CD40-mediated activation of NF-kappa B in airway epithelial cells.

We have reported previously that airway epithelial cells (AEC) express CD40 and that activation of this molecule stimulates the expression of inflammatory mediators, including the chemokine RANTES (regulated on activation normal T cell expressed and secreted). Because NF-kappaB regulates the expression of many inflammatory mediators, such as RANTES, we utilized CD40-mediated induction of RANTES expression to investigate the mechanisms that underlie CD40-mediated activation of NF-kappaB in AEC. Results demonstrate that, in AEC, intact NF-kappaB sites were required for CD40-mediated activation of the RANTES promoter. To examine activation of NF-kappaB binding directly, electrophoretic mobility shift analyses were performed. These analyses revealed that CD40 ligation stimulated NF-kappaB binding and that the activated NF-kappaB complexes were composed of p65 subunits.

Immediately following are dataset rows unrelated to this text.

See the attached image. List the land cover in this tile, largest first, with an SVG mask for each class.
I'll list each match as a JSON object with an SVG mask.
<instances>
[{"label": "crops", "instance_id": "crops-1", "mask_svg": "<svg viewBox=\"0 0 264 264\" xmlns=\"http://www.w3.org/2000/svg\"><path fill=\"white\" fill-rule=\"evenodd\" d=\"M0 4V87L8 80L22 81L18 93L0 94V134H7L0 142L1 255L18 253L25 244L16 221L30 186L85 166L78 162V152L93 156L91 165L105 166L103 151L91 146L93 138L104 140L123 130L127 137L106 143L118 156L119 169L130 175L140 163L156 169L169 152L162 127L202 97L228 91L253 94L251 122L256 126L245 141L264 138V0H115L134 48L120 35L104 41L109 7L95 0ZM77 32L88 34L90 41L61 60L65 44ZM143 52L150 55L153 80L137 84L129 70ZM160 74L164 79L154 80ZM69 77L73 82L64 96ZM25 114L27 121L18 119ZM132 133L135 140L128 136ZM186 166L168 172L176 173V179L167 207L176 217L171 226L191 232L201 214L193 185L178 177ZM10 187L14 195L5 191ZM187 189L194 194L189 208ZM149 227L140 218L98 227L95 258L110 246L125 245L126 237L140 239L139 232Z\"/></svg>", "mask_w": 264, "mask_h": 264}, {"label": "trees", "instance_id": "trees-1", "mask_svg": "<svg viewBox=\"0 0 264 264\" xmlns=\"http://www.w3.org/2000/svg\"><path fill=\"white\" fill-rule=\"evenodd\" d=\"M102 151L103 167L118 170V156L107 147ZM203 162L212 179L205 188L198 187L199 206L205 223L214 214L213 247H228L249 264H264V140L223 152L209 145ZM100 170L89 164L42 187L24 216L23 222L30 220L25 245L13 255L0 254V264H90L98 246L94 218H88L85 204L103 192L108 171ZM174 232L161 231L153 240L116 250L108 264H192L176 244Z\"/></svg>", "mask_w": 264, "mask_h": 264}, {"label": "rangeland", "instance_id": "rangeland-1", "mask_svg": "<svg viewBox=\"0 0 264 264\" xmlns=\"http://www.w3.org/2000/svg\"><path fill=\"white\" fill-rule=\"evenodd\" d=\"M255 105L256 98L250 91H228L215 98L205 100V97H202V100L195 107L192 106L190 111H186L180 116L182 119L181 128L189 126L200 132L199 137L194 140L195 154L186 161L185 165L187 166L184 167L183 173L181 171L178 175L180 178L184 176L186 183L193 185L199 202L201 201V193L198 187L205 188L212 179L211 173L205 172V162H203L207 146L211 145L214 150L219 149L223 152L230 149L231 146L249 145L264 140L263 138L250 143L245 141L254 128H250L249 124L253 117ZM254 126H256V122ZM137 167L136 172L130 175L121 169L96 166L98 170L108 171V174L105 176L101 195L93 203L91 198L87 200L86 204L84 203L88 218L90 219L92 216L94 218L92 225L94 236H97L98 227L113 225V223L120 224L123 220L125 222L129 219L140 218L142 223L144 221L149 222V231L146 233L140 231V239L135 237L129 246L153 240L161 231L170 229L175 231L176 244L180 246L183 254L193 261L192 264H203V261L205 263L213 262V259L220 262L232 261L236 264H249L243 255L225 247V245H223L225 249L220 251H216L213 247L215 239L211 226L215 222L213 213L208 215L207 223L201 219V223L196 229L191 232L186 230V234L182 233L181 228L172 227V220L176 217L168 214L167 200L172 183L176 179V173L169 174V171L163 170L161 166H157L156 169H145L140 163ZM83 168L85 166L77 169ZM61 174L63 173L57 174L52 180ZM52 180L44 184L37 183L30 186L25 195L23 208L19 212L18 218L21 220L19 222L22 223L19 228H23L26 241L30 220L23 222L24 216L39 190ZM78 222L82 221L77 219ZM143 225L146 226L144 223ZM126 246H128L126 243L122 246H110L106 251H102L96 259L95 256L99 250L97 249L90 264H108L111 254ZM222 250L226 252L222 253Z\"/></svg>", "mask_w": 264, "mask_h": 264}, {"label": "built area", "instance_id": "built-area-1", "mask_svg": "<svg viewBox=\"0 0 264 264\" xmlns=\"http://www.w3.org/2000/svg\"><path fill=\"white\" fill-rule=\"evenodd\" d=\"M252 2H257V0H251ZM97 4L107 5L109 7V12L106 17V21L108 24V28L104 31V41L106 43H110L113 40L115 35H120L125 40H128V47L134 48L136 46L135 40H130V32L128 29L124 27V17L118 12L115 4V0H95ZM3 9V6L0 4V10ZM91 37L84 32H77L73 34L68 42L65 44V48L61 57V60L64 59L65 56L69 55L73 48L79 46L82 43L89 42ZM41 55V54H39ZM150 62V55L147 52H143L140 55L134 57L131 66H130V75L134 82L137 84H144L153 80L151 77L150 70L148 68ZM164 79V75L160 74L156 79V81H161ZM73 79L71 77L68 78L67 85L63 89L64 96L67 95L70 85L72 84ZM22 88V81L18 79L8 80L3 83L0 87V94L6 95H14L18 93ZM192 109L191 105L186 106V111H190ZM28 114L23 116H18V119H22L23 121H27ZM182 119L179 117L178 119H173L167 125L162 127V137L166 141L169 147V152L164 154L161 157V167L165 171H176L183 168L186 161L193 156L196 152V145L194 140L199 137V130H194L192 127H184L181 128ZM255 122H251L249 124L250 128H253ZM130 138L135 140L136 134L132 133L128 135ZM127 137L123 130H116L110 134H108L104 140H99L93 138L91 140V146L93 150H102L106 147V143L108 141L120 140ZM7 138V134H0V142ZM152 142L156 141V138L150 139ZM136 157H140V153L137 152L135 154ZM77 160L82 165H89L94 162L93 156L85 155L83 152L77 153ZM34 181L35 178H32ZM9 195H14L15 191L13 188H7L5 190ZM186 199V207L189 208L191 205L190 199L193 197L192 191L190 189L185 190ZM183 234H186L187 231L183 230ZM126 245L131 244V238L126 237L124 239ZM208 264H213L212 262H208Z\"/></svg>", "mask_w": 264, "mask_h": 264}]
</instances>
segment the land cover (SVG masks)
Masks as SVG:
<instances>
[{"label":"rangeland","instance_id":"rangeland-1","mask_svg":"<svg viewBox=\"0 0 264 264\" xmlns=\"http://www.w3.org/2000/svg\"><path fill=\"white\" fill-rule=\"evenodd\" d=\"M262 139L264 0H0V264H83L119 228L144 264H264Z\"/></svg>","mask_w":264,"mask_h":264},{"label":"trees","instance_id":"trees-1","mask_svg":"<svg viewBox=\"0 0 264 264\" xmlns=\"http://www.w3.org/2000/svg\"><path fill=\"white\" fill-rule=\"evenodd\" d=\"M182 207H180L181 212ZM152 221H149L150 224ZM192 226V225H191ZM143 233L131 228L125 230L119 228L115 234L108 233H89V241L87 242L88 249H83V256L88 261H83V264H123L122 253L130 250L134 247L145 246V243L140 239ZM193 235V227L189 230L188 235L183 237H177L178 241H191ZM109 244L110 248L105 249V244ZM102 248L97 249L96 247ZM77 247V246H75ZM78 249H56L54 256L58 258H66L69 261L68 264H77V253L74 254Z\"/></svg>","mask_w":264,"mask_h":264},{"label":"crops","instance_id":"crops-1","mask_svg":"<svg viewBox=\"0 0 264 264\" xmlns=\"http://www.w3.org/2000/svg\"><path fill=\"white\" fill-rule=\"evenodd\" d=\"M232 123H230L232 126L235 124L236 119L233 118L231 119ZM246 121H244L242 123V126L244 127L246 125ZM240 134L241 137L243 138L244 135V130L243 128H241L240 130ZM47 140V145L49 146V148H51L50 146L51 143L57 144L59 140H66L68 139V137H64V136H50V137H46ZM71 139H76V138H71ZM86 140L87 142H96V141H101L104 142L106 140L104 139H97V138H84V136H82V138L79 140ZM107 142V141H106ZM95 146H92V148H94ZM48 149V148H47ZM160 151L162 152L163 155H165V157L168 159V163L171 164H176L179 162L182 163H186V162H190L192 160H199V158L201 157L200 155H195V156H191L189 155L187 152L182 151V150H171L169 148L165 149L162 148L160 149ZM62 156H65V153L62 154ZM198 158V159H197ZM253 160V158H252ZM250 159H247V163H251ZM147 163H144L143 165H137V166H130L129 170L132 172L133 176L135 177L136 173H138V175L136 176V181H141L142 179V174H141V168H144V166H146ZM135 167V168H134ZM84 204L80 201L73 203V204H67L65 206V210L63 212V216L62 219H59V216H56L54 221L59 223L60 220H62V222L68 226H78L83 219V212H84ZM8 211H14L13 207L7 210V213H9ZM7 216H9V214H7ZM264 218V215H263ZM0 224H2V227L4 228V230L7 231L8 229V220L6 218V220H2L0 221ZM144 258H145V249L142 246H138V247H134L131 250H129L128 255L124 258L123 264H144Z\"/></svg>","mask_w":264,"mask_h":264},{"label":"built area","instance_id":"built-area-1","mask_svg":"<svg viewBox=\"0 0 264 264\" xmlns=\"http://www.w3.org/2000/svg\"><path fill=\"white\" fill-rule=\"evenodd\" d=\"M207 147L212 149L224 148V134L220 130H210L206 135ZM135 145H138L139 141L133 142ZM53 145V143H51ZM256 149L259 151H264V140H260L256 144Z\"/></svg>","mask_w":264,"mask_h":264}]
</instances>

Additional studies focused on the CD40-triggered signaling pathways that facilitate NF-kappaB activation. Findings show that CD40 engagement activated the IkappaB kinases IKK-alpha and IKK-beta and stimulated IkappaBalpha phosphorylation. Analyses also examined the role of tumor necrosis factor-associated factor (TRAF) molecules in CD40-mediated NF-kappaB activation within AEC. Stable transfectants expressing wild-type or mutant forms of the cytoplasmic domain of CD40 suggested that TRAF3, but not TRAF2, binding was essential for CD40-mediated RANTES expression. Further studies indicated that exogenous expression of wild-type TRAF3 enhanced activation of the RANTES promoter, whereas exogenous expression of wild-type TRAF2 inhibited this activation; TRAF3-mediated enhancement was dependent upon NF-kappaB. Together, these findings suggest that, in AEC, ligation of CD40 regulates the expression of inflammatory mediators, such as RANTES, via activation of NF-kappaB. Moreover, these results suggest that CD40-mediated signaling in AEC differs with previously reported findings observed in other cell models, such as B lymphocytes.